Wann und warum haben Sie sich selbständig gemacht?
Helena Weber: Nach einigen Jahren Tätigkeit in Architekturbüros in Berlin, Graz, Málaga und Dornbirn habe ich mich 2008 in Dornbirn als Architektin selbständig gemacht. Seit 2021 führe ich gemeinsam mit Philipp Berktold das Architekturbüro BERKTOLD WEBER Architekten. Die Selbstständigkeit ermöglicht es mir, architektonische Projekte eigenverantwortlich zu realisieren und die Themen und Aspekte der Baukultur aufzugreifen, die ich für relevant halte.
Welche Erfahrungen haben Sie als selbständige Architektin im beruflichen Alltag gemacht – auch in Situationen, in denen Geschlechterrollen spürbar wurden?
Weber: Wie in allen Berufen gibt es auch als Architektin positive und herausfordernde Situationen. In Bezug auf Geschlechterrollen habe ich persönlich keine gravierenden Unterschiede festgestellt. Die Akzeptanz hängt schlussendlich von der fachlichen Expertise ab und das Vertrauen in die eigene Arbeit muss man sich stets erarbeiten.
Welche strukturellen und gesellschaftlichen Veränderungen wären Ihrer Meinung nach notwendig, damit mehr Frauen langfristig Architekturbüros gründen?
Weber: Das Potenzial von Frauen in der Architektur ist enorm und aus gesellschaftlicher Perspektive von großer Bedeutung. Die gebaute Umwelt prägt unseren Alltag und unsere zukünftigen Lebensräume –deshalb sollten vielfältige Perspektiven in Planungs- und Entscheidungsprozesse einfließen. Frauen bringen Aspekte und Sichtweisen ein, die zu ganzheitlichen und qualitativ hochwertigen Lösungen beitragen. Wie in vielen anspruchsvollen Berufen bleibt die Vereinbarkeit von Beruf und Familie eine zentrale Herausforderung – besonders in der Selbstständigkeit, wo Projektverläufe schwer planbar sind, Arbeitszeiten stark variieren und organisatorische Anforderungen umfangreich sind. Deshalb braucht es strukturell verlässliche Rahmenbedingungen, die dabei unterstützen, ein Architekturbüro zu gründen und langfristig zu führen. Auf gesellschaftlicher Ebene bin ich zuversichtlich, dass ein Umdenken längst begonnen hat und gelebt wird – hin zu einer Selbstverständlichkeit, dass Frauen in der Selbstständigkeit und in Führungsrollen präsent und erfolgreich sind. Dennoch liegt noch ein Weg vor uns, und es braucht weiterhin Engagement, Bewusstsein und unterstützende Strukturen, um echte Gleichstellung nachhaltig zu verankern.
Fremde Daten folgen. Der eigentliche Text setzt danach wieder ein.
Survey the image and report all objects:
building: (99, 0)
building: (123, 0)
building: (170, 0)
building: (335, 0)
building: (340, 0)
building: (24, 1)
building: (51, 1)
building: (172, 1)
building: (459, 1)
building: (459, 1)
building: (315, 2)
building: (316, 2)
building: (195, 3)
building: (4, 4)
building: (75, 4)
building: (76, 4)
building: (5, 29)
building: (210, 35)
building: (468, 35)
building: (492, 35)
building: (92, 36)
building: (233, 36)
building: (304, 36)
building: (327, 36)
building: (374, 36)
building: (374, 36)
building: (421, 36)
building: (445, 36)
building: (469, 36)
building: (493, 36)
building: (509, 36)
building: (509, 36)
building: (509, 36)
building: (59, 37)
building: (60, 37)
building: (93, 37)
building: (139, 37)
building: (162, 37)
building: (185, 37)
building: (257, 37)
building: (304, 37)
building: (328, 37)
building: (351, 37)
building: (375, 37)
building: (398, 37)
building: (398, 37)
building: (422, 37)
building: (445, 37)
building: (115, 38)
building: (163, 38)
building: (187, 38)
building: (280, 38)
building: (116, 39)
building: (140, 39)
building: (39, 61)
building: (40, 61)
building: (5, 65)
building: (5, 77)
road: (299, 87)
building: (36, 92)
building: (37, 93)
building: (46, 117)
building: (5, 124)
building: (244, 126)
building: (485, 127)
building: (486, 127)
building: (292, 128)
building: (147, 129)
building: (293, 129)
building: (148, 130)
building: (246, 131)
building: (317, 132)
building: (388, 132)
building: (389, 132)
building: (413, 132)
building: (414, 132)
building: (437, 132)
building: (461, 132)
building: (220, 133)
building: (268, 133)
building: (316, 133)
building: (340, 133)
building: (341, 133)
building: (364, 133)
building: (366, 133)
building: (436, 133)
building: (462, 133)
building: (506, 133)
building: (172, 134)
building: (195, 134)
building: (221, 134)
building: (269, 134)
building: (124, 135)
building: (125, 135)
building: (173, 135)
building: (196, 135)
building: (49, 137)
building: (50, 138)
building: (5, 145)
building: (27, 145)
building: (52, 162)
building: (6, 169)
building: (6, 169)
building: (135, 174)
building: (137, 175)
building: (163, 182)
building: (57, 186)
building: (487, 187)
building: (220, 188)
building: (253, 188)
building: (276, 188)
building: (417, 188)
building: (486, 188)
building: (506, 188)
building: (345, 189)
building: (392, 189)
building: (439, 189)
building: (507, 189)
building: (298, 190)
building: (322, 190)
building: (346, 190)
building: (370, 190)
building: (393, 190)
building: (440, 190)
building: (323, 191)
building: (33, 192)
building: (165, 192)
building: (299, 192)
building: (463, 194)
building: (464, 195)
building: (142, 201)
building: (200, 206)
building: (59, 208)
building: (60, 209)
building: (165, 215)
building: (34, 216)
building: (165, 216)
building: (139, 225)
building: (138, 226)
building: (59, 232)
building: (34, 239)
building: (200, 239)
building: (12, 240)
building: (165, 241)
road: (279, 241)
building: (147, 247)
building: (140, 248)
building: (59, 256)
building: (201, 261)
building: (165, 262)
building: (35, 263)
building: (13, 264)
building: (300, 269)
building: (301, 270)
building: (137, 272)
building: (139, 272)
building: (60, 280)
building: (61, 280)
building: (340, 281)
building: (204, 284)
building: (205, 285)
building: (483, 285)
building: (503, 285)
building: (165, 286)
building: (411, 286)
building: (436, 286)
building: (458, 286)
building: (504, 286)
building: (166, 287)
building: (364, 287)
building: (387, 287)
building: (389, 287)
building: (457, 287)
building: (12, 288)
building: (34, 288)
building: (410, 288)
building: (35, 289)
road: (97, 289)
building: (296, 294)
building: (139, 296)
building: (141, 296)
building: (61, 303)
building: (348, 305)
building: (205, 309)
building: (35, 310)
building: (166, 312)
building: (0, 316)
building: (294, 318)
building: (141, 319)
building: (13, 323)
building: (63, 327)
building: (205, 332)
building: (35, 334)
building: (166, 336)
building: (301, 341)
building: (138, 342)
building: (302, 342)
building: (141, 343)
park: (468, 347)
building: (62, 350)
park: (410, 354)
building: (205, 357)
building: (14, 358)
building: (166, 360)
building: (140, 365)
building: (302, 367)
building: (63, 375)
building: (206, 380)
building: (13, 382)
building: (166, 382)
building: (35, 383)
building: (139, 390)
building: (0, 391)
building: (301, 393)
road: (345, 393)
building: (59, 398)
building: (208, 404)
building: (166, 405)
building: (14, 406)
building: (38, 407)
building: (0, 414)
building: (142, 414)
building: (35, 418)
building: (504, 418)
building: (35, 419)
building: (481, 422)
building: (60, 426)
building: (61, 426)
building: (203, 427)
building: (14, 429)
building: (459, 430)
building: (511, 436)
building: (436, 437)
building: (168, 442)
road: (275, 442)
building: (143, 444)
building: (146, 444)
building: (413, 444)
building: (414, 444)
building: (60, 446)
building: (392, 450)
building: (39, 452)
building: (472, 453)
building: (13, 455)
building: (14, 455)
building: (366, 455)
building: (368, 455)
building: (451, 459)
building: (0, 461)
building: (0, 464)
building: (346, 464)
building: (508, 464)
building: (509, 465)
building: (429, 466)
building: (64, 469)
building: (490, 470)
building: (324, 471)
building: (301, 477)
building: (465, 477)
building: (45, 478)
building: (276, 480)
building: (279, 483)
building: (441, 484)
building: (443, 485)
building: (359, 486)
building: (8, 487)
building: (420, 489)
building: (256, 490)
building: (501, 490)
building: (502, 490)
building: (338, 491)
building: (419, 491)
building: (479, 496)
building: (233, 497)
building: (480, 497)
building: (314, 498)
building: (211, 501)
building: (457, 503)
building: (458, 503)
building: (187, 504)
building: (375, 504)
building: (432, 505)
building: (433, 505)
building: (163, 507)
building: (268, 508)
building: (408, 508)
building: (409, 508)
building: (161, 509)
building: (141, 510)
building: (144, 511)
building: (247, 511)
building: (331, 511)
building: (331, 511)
Wann und warum haben Sie sich selbständig gemacht?
Catharina Fineder: Räume und ihre Wirkung auf Menschen haben mich immer fasziniert. Um Atmosphäre und soziale Dynamiken bewusst gestalten zu können, habe ich mich 2009 selbständig gemacht. Die Selbstständigkeit ermöglicht mir, Projekte ganzheitlich zu entwickeln und räumliche Qualität präzise umzusetzen.
Welche Erfahrungen haben Sie als selbständige Architektin im beruflichen Alltag gemacht – auch in Situationen, in denen Geschlechterrollen spürbar wurden?
Fineder: Geschlechterrollen werden etwa in Verhandlungen, auf Baustellen oder in Gestaltungsbeiräten sichtbar, wo Frauen fachliche Positionen oft klarer vertreten müssen. Bauherrschaften schätzen insbesondere meinen dialogorientierten Zugang und den Blick auf die Bedürfnisse der Nutzer*innen – eine Arbeitsweise, die mir als Architektin häufig positiv rückgemeldet wird. Die Vereinbarkeit von Selbstständigkeit und Familie bleibt eine Herausforderung, die nach wie vor überwiegend Frauen zugeschrieben wird.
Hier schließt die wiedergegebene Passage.